**Extracted information**

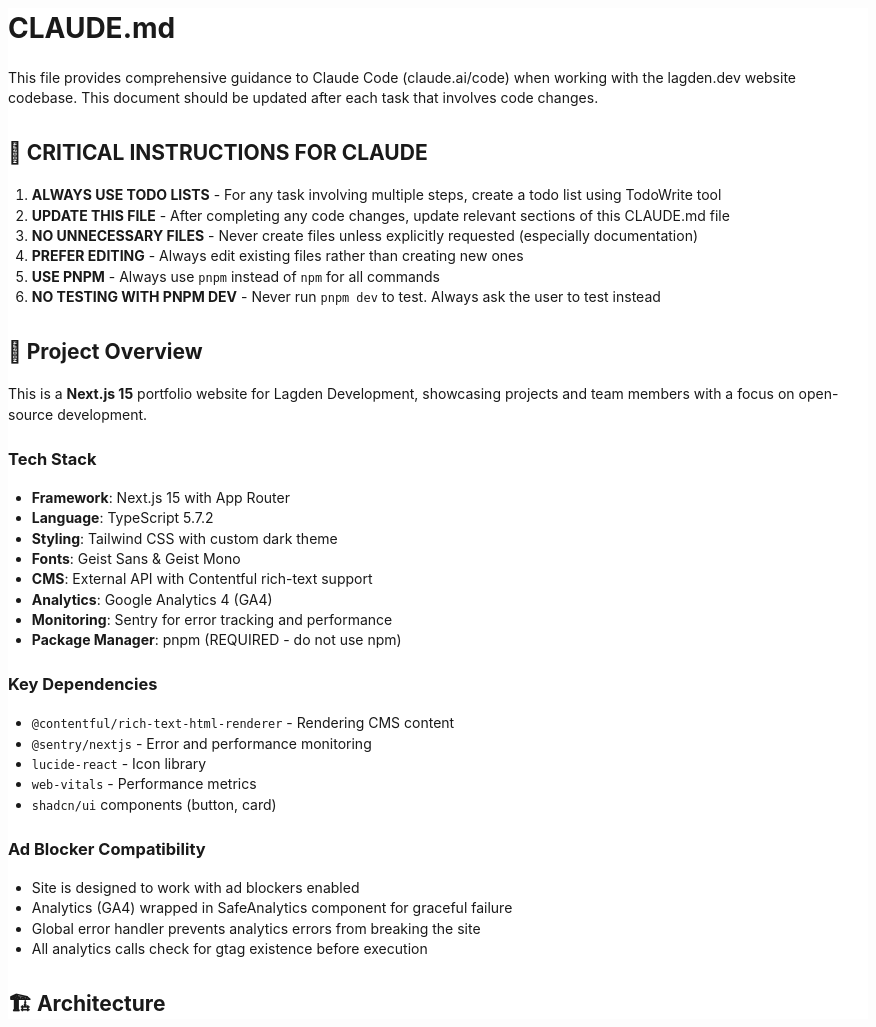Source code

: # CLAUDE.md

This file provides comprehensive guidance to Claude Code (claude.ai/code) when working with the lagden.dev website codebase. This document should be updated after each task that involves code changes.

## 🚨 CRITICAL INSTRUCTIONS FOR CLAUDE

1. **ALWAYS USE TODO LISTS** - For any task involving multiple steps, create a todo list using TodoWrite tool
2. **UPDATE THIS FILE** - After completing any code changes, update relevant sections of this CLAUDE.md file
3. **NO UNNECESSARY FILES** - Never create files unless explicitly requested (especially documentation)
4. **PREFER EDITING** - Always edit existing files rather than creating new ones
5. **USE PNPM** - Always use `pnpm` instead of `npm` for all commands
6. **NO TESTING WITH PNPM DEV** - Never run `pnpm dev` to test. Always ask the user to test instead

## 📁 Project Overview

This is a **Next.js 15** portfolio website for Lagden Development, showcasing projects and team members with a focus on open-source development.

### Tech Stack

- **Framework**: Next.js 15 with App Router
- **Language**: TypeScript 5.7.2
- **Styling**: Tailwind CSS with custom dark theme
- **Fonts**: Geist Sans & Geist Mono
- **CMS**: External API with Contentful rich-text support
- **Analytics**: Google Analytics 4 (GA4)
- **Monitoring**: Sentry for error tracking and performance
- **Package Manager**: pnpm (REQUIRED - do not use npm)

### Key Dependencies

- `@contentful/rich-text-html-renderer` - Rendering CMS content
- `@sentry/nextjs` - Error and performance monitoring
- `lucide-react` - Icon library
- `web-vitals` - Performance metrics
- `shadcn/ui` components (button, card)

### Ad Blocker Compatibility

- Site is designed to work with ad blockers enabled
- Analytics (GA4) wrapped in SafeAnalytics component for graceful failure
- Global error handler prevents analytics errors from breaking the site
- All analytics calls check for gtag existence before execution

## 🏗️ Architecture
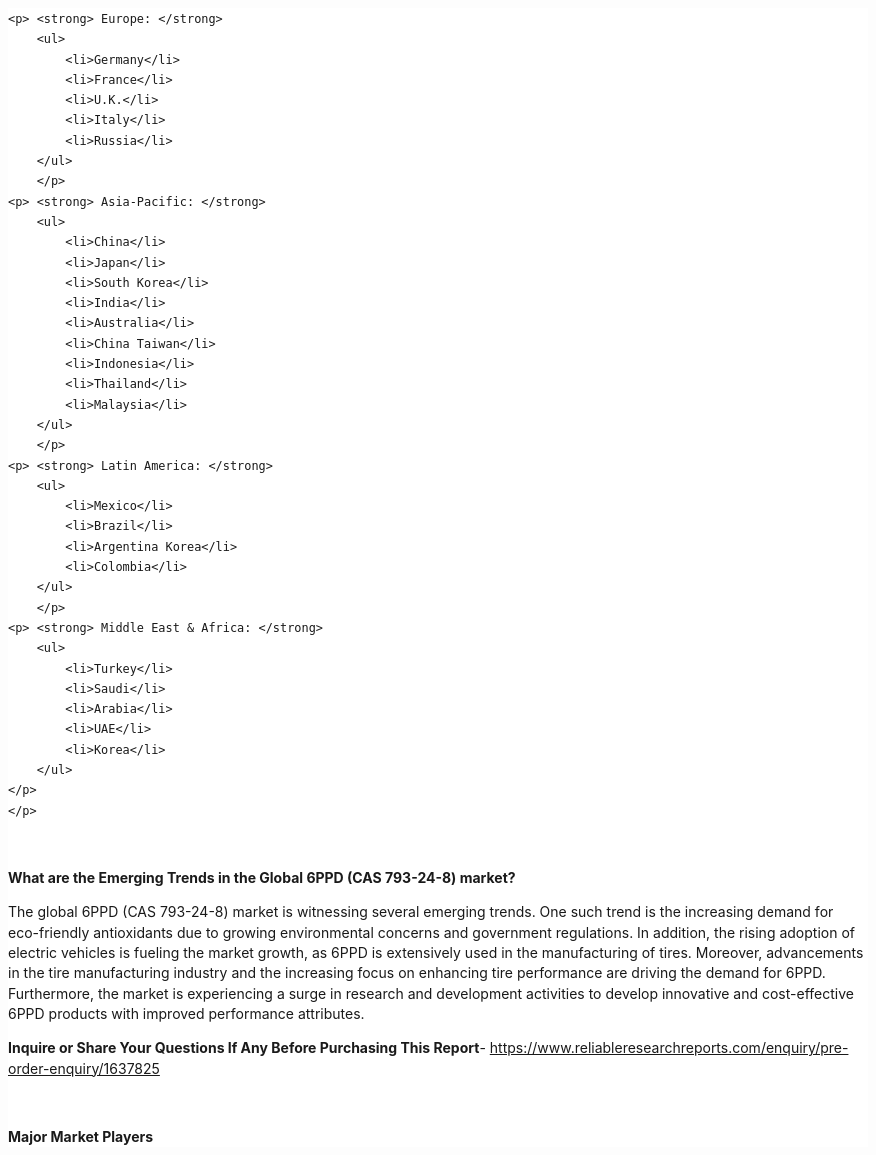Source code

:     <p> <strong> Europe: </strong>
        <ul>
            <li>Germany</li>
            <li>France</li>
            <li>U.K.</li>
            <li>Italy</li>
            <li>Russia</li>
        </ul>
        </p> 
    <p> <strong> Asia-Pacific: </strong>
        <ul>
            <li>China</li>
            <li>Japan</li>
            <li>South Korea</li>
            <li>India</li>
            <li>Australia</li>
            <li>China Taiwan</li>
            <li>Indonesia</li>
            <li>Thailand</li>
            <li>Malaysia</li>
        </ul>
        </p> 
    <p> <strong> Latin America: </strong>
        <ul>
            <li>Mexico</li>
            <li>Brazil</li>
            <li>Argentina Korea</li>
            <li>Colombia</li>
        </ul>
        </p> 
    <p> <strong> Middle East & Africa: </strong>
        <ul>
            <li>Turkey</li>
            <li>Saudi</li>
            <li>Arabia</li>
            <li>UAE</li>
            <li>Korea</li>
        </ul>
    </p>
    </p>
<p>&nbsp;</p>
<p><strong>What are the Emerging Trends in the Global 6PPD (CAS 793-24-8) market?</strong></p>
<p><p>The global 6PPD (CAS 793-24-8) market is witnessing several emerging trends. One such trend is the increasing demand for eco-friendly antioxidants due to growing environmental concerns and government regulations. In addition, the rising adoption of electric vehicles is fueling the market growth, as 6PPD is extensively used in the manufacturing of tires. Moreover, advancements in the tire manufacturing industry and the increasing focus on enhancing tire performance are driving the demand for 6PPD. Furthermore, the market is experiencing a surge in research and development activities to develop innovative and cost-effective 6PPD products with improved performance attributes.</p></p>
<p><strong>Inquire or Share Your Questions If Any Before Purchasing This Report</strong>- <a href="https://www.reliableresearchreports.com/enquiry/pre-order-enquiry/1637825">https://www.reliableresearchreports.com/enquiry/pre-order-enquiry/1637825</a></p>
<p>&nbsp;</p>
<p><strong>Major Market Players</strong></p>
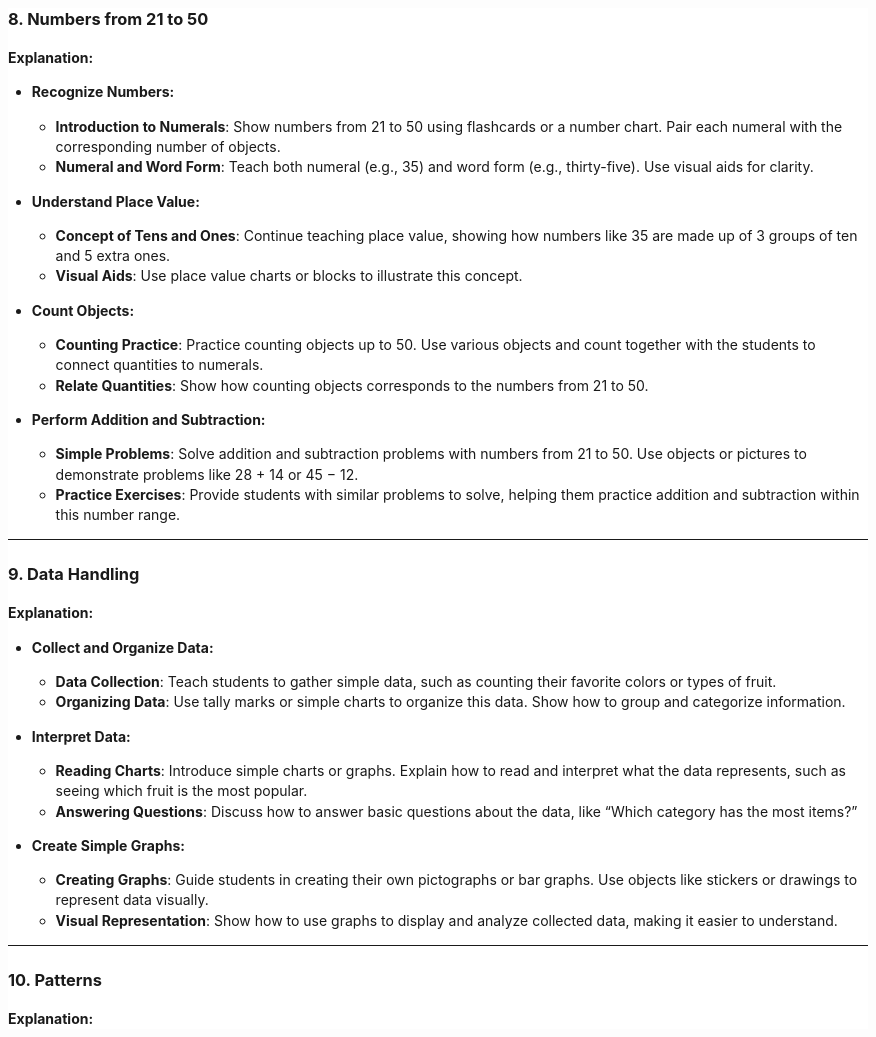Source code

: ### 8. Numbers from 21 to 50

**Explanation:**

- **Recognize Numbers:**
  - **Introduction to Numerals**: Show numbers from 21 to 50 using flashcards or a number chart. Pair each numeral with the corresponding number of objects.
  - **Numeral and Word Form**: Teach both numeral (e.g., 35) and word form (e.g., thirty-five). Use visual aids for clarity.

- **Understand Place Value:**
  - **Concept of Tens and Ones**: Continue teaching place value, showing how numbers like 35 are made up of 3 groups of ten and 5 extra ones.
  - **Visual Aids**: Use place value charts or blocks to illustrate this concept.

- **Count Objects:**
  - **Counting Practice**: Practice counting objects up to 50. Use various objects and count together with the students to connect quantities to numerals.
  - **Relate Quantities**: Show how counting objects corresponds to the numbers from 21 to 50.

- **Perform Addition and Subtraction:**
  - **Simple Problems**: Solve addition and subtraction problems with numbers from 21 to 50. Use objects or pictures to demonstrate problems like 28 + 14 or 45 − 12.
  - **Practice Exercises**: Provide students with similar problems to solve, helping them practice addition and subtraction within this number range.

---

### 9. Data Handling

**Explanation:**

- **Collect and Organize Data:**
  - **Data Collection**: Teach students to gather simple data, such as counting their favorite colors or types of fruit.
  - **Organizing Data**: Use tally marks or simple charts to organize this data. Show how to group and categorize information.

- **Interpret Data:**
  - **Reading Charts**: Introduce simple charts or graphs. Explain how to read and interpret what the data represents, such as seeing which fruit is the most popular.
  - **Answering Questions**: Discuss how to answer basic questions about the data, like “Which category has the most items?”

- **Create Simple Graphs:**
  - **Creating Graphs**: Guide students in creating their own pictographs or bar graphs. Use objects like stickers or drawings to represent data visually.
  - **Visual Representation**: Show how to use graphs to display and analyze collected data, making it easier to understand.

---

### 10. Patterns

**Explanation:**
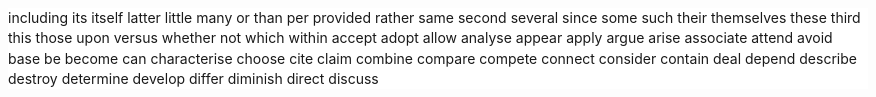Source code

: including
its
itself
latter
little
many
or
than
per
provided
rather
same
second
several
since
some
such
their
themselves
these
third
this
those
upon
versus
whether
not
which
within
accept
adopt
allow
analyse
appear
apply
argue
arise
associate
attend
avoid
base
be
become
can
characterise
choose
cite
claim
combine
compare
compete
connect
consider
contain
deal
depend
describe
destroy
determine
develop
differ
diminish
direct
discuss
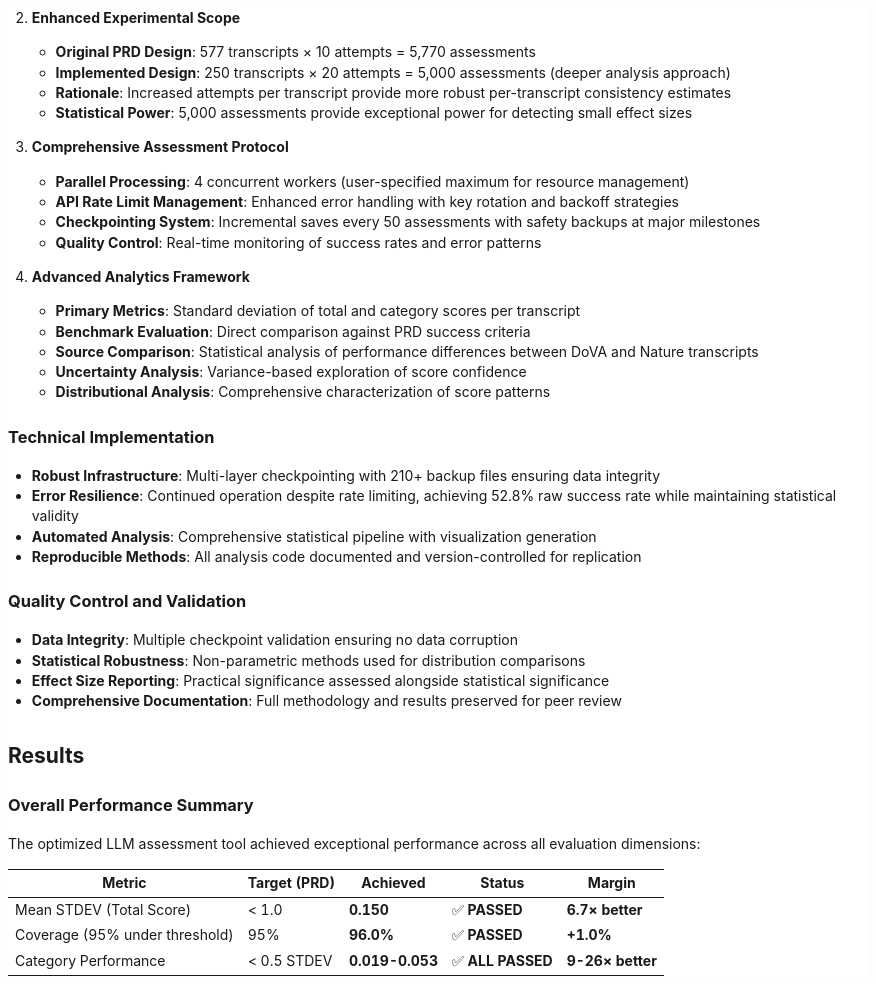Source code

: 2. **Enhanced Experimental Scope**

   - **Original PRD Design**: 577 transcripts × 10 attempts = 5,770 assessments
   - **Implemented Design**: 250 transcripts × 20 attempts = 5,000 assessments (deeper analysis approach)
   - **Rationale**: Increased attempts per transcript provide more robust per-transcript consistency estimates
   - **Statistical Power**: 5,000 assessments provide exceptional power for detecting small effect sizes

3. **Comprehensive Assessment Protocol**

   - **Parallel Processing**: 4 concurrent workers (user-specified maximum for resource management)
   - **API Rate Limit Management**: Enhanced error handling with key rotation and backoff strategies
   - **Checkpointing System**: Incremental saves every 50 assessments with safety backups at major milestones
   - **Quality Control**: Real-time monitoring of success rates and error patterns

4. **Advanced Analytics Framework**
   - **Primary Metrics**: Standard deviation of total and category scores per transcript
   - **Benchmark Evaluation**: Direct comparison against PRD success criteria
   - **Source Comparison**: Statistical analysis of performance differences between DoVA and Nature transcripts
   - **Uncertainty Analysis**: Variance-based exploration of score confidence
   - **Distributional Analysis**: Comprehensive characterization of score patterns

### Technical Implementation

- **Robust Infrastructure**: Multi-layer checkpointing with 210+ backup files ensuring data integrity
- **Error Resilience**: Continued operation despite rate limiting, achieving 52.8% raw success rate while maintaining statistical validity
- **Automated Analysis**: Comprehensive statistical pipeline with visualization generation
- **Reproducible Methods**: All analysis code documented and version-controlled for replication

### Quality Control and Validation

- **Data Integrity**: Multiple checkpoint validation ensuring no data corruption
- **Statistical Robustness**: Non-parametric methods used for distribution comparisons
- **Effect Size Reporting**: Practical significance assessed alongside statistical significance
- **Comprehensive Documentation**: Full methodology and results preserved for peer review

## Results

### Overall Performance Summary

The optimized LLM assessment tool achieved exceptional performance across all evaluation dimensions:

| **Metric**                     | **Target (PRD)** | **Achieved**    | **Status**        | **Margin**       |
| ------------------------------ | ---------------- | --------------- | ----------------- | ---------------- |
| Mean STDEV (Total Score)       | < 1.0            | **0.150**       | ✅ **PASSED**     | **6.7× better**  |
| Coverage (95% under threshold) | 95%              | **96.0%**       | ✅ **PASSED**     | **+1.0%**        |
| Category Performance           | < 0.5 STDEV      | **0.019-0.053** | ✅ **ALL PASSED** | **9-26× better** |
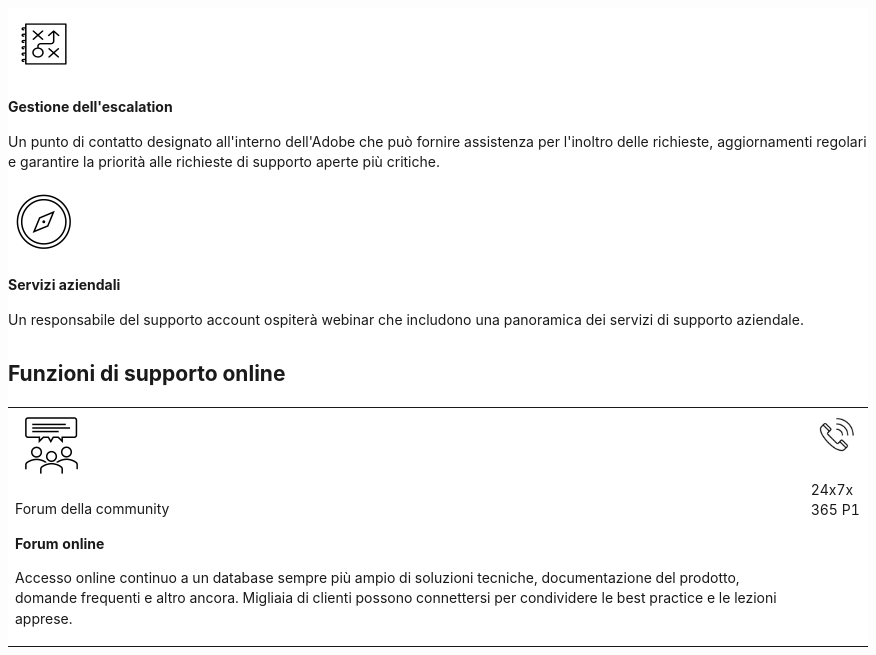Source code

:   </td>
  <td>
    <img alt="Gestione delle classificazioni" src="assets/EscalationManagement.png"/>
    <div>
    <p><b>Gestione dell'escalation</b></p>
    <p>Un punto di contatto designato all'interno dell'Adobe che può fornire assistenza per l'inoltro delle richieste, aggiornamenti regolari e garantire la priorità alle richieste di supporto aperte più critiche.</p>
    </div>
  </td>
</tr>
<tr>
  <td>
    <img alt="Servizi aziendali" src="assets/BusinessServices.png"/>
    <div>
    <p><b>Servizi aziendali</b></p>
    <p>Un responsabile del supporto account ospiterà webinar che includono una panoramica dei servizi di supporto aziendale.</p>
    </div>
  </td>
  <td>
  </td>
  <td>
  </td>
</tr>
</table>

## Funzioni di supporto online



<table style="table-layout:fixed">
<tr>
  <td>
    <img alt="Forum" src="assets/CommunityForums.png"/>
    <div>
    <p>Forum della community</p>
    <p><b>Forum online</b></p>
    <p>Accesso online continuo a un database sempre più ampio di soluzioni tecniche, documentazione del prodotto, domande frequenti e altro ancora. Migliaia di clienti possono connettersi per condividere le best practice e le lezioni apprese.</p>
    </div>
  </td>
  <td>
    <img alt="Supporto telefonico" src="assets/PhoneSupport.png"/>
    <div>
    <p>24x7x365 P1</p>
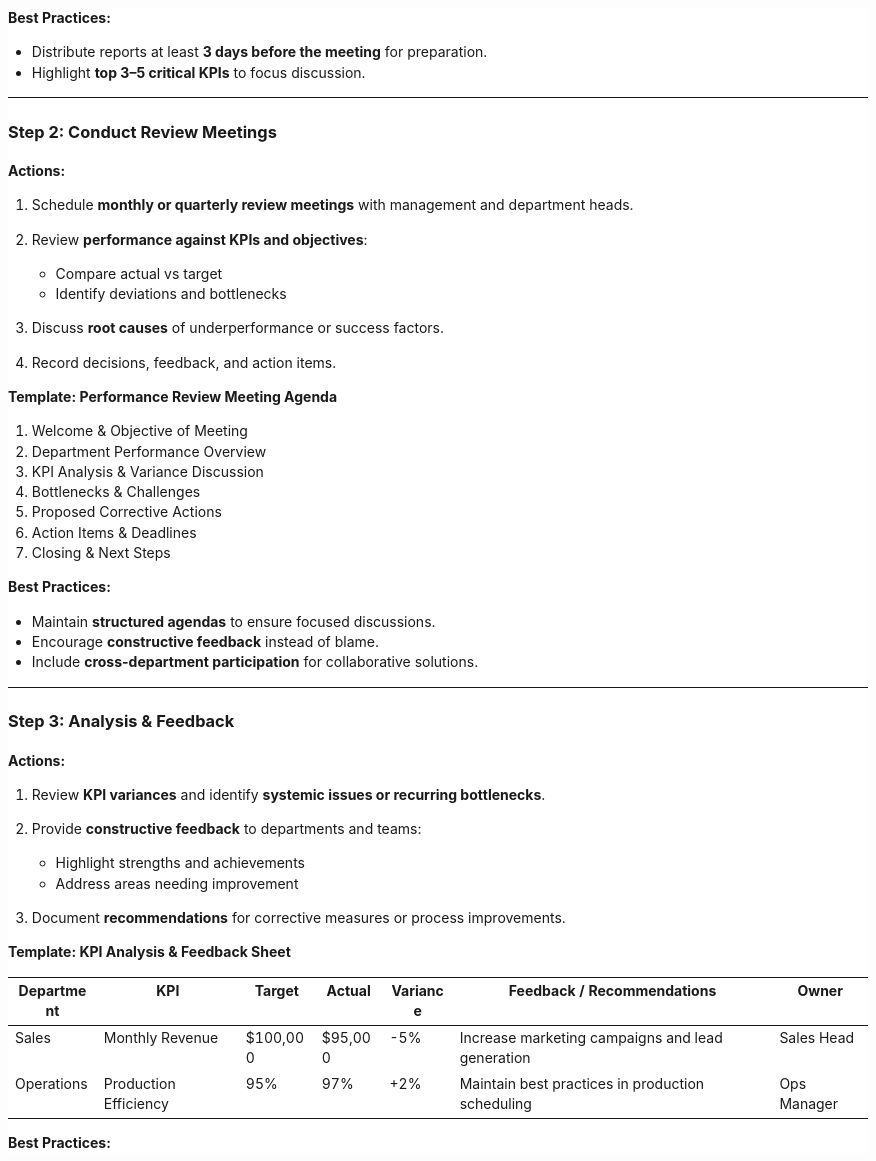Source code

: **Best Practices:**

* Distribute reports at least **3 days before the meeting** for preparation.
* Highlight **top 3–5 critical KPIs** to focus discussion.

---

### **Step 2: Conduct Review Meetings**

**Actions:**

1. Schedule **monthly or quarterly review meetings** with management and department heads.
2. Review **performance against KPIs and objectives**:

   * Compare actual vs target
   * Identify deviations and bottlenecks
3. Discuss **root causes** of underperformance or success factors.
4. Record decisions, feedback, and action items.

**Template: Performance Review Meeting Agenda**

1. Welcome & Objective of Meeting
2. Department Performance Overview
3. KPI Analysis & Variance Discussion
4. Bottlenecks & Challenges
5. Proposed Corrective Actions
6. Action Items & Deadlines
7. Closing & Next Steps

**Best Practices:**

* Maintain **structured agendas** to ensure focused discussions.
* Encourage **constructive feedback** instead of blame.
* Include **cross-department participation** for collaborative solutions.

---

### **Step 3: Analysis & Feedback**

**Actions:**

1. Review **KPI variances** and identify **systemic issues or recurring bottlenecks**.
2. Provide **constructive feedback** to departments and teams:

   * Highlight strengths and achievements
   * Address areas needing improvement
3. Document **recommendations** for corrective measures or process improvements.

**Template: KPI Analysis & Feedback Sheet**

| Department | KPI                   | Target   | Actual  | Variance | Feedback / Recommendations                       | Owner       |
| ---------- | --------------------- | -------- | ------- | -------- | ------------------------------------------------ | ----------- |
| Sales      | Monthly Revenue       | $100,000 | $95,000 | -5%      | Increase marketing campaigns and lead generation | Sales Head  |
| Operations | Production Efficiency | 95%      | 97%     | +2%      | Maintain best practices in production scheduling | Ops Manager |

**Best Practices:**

**Your objective**
Your answer should be each line from the entries that includes the string "creating".

**Written solution**
4. **PREFER EDITING** - Always edit existing files rather than creating new ones
  - **Creating Graphs**: Guide students in creating their own pictographs or bar graphs. Use objects like stickers or drawings to represent data visually.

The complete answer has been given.